• [What is required]
Can you switch every "Gnocchi" in the records below to "Ñoquis" and reproduce all the other lines unchanged?

------ Data extracts ------

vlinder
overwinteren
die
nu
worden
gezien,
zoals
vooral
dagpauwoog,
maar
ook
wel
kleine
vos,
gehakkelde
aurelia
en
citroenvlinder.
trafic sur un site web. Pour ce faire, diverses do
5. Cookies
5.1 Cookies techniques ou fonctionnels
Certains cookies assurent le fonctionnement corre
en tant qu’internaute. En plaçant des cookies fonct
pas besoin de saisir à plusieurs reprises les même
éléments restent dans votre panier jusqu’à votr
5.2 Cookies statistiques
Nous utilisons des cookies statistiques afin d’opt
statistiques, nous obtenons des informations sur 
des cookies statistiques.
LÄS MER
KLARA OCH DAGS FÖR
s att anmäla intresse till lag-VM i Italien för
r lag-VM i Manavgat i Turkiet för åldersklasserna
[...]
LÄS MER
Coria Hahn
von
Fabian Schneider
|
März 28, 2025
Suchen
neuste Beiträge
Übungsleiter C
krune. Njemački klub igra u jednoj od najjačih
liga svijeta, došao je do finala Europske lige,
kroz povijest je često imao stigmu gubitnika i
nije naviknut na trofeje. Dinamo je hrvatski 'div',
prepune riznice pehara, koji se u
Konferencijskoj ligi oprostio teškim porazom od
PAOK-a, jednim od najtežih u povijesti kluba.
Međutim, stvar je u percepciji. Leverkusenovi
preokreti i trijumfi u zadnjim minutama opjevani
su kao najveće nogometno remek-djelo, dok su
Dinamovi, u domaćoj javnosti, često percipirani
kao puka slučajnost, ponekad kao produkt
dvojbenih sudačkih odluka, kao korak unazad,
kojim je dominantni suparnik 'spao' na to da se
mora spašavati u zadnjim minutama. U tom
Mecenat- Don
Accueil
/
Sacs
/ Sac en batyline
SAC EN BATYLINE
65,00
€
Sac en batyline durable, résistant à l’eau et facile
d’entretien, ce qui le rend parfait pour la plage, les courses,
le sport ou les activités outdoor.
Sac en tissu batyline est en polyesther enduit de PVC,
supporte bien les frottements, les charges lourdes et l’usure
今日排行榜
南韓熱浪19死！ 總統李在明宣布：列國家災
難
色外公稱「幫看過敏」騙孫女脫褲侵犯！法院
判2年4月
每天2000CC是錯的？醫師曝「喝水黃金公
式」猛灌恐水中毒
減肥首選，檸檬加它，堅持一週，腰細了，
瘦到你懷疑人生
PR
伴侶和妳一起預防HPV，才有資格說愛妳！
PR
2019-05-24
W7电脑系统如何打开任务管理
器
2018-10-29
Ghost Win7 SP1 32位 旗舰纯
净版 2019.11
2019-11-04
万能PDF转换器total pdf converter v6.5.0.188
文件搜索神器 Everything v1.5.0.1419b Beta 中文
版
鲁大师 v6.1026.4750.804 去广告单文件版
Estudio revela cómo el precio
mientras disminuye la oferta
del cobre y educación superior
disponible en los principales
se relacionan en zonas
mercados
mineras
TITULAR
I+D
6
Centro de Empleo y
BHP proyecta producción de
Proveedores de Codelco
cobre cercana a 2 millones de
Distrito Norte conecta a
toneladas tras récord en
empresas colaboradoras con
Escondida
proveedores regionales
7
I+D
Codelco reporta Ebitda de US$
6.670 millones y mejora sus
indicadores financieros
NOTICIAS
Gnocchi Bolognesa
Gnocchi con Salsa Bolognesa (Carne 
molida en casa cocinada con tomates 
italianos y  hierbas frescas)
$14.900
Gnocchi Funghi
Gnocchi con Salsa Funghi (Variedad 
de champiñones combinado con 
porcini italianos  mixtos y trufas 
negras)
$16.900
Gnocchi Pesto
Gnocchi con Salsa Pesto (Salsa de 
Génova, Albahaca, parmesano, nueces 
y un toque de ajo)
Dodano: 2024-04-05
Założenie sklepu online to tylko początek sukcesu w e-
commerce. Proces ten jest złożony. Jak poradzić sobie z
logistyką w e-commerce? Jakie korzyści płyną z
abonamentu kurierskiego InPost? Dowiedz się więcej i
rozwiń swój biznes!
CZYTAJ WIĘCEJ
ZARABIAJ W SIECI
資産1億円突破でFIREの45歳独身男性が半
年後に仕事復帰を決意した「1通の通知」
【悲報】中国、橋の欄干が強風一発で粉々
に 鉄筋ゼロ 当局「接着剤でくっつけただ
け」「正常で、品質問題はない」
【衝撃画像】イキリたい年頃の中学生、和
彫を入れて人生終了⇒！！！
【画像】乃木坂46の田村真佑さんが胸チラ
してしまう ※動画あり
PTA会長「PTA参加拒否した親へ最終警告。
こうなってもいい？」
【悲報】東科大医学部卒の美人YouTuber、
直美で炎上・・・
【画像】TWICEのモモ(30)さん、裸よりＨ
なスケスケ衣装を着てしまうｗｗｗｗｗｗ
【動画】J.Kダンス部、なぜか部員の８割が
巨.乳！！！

------

• [Exercise answer]
vlinder
overwinteren
die
nu
worden
gezien,
zoals
vooral
dagpauwoog,
maar
ook
wel
kleine
vos,
gehakkelde
aurelia
en
citroenvlinder.
trafic sur un site web. Pour ce faire, diverses do
5. Cookies
5.1 Cookies techniques ou fonctionnels
Certains cookies assurent le fonctionnement corre
en tant qu’internaute. En plaçant des cookies fonct
pas besoin de saisir à plusieurs reprises les même
éléments restent dans votre panier jusqu’à votr
5.2 Cookies statistiques
Nous utilisons des cookies statistiques afin d’opt
statistiques, nous obtenons des informations sur 
des cookies statistiques.
LÄS MER
KLARA OCH DAGS FÖR
s att anmäla intresse till lag-VM i Italien för
r lag-VM i Manavgat i Turkiet för åldersklasserna
[...]
LÄS MER
Coria Hahn
von
Fabian Schneider
|
März 28, 2025
Suchen
neuste Beiträge
Übungsleiter C
krune. Njemački klub igra u jednoj od najjačih
liga svijeta, došao je do finala Europske lige,
kroz povijest je često imao stigmu gubitnika i
nije naviknut na trofeje. Dinamo je hrvatski 'div',
prepune riznice pehara, koji se u
Konferencijskoj ligi oprostio teškim porazom od
PAOK-a, jednim od najtežih u povijesti kluba.
Međutim, stvar je u percepciji. Leverkusenovi
preokreti i trijumfi u zadnjim minutama opjevani
su kao najveće nogometno remek-djelo, dok su
Dinamovi, u domaćoj javnosti, često percipirani
kao puka slučajnost, ponekad kao produkt
dvojbenih sudačkih odluka, kao korak unazad,
kojim je dominantni suparnik 'spao' na to da se
mora spašavati u zadnjim minutama. U tom
Mecenat- Don
Accueil
/
Sacs
/ Sac en batyline
SAC EN BATYLINE
65,00
€
Sac en batyline durable, résistant à l’eau et facile
d’entretien, ce qui le rend parfait pour la plage, les courses,
le sport ou les activités outdoor.
Sac en tissu batyline est en polyesther enduit de PVC,
supporte bien les frottements, les charges lourdes et l’usure
今日排行榜
南韓熱浪19死！ 總統李在明宣布：列國家災
難
色外公稱「幫看過敏」騙孫女脫褲侵犯！法院
判2年4月
每天2000CC是錯的？醫師曝「喝水黃金公
式」猛灌恐水中毒
減肥首選，檸檬加它，堅持一週，腰細了，
瘦到你懷疑人生
PR
伴侶和妳一起預防HPV，才有資格說愛妳！
PR
2019-05-24
W7电脑系统如何打开任务管理
器
2018-10-29
Ghost Win7 SP1 32位 旗舰纯
净版 2019.11
2019-11-04
万能PDF转换器total pdf converter v6.5.0.188
文件搜索神器 Everything v1.5.0.1419b Beta 中文
版
鲁大师 v6.1026.4750.804 去广告单文件版
Estudio revela cómo el precio
mientras disminuye la oferta
del cobre y educación superior
disponible en los principales
se relacionan en zonas
mercados
mineras
TITULAR
I+D
6
Centro de Empleo y
BHP proyecta producción de
Proveedores de Codelco
cobre cercana a 2 millones de
Distrito Norte conecta a
toneladas tras récord en
empresas colaboradoras con
Escondida
proveedores regionales
7
I+D
Codelco reporta Ebitda de US$
6.670 millones y mejora sus
indicadores financieros
NOTICIAS
Ñoquis Bolognesa
Ñoquis con Salsa Bolognesa (Carne 
molida en casa cocinada con tomates 
italianos y  hierbas frescas)
$14.900
Ñoquis Funghi
Ñoquis con Salsa Funghi (Variedad 
de champiñones combinado con 
porcini italianos  mixtos y trufas 
negras)
$16.900
Ñoquis Pesto
Ñoquis con Salsa Pesto (Salsa de 
Génova, Albahaca, parmesano, nueces 
y un toque de ajo)
Dodano: 2024-04-05
Założenie sklepu online to tylko początek sukcesu w e-
commerce. Proces ten jest złożony. Jak poradzić sobie z
logistyką w e-commerce? Jakie korzyści płyną z
abonamentu kurierskiego InPost? Dowiedz się więcej i
rozwiń swój biznes!
CZYTAJ WIĘCEJ
ZARABIAJ W SIECI
資産1億円突破でFIREの45歳独身男性が半
年後に仕事復帰を決意した「1通の通知」
【悲報】中国、橋の欄干が強風一発で粉々
に 鉄筋ゼロ 当局「接着剤でくっつけただ
け」「正常で、品質問題はない」
【衝撃画像】イキリたい年頃の中学生、和
彫を入れて人生終了⇒！！！
【画像】乃木坂46の田村真佑さんが胸チラ
してしまう ※動画あり
PTA会長「PTA参加拒否した親へ最終警告。
こうなってもいい？」
【悲報】東科大医学部卒の美人YouTuber、
直美で炎上・・・
【画像】TWICEのモモ(30)さん、裸よりＨ
なスケスケ衣装を着てしまうｗｗｗｗｗｗ
【動画】J.Kダンス部、なぜか部員の８割が
巨.乳！！！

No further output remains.